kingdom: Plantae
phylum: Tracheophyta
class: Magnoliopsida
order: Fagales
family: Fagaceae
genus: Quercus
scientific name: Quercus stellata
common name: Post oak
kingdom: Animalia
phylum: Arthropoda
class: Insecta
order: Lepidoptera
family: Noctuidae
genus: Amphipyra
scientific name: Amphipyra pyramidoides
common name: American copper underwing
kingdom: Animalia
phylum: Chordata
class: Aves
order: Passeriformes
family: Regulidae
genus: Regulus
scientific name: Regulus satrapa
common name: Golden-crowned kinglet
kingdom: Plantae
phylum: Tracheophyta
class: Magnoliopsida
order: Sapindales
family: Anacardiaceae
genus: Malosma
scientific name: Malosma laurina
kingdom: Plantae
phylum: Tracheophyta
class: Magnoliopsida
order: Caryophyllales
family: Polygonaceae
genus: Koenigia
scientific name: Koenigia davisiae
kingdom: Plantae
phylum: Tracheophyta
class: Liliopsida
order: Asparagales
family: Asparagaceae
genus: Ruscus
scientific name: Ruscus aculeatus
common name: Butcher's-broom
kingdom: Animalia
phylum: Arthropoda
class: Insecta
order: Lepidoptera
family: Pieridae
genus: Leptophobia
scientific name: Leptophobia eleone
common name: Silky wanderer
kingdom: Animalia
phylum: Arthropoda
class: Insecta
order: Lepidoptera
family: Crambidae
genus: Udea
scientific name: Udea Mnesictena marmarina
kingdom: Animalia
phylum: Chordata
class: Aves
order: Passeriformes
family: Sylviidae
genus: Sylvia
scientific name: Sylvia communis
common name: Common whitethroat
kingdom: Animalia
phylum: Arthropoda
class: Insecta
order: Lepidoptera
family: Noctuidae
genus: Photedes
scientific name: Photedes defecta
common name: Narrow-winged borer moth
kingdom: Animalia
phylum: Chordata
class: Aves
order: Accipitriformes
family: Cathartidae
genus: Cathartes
========================================================================
TASK BRIEF:
Reproduce every line of the items above word for word, in the same order.

OUTPUT:
kingdom: Plantae
phylum: Tracheophyta
class: Magnoliopsida
order: Fagales
family: Fagaceae
genus: Quercus
scientific name: Quercus stellata
common name: Post oak
kingdom: Animalia
phylum: Arthropoda
class: Insecta
order: Lepidoptera
family: Noctuidae
genus: Amphipyra
scientific name: Amphipyra pyramidoides
common name: American copper underwing
kingdom: Animalia
phylum: Chordata
class: Aves
order: Passeriformes
family: Regulidae
genus: Regulus
scientific name: Regulus satrapa
common name: Golden-crowned kinglet
kingdom: Plantae
phylum: Tracheophyta
class: Magnoliopsida
order: Sapindales
family: Anacardiaceae
genus: Malosma
scientific name: Malosma laurina
kingdom: Plantae
phylum: Tracheophyta
class: Magnoliopsida
order: Caryophyllales
family: Polygonaceae
genus: Koenigia
scientific name: Koenigia davisiae
kingdom: Plantae
phylum: Tracheophyta
class: Liliopsida
order: Asparagales
family: Asparagaceae
genus: Ruscus
scientific name: Ruscus aculeatus
common name: Butcher's-broom
kingdom: Animalia
phylum: Arthropoda
class: Insecta
order: Lepidoptera
family: Pieridae
genus: Leptophobia
scientific name: Leptophobia eleone
common name: Silky wanderer
kingdom: Animalia
phylum: Arthropoda
class: Insecta
order: Lepidoptera
family: Crambidae
genus: Udea
scientific name: Udea Mnesictena marmarina
kingdom: Animalia
phylum: Chordata
class: Aves
order: Passeriformes
family: Sylviidae
genus: Sylvia
scientific name: Sylvia communis
common name: Common whitethroat
kingdom: Animalia
phylum: Arthropoda
class: Insecta
order: Lepidoptera
family: Noctuidae
genus: Photedes
scientific name: Photedes defecta
common name: Narrow-winged borer moth
kingdom: Animalia
phylum: Chordata
class: Aves
order: Accipitriformes
family: Cathartidae
genus: Cathartes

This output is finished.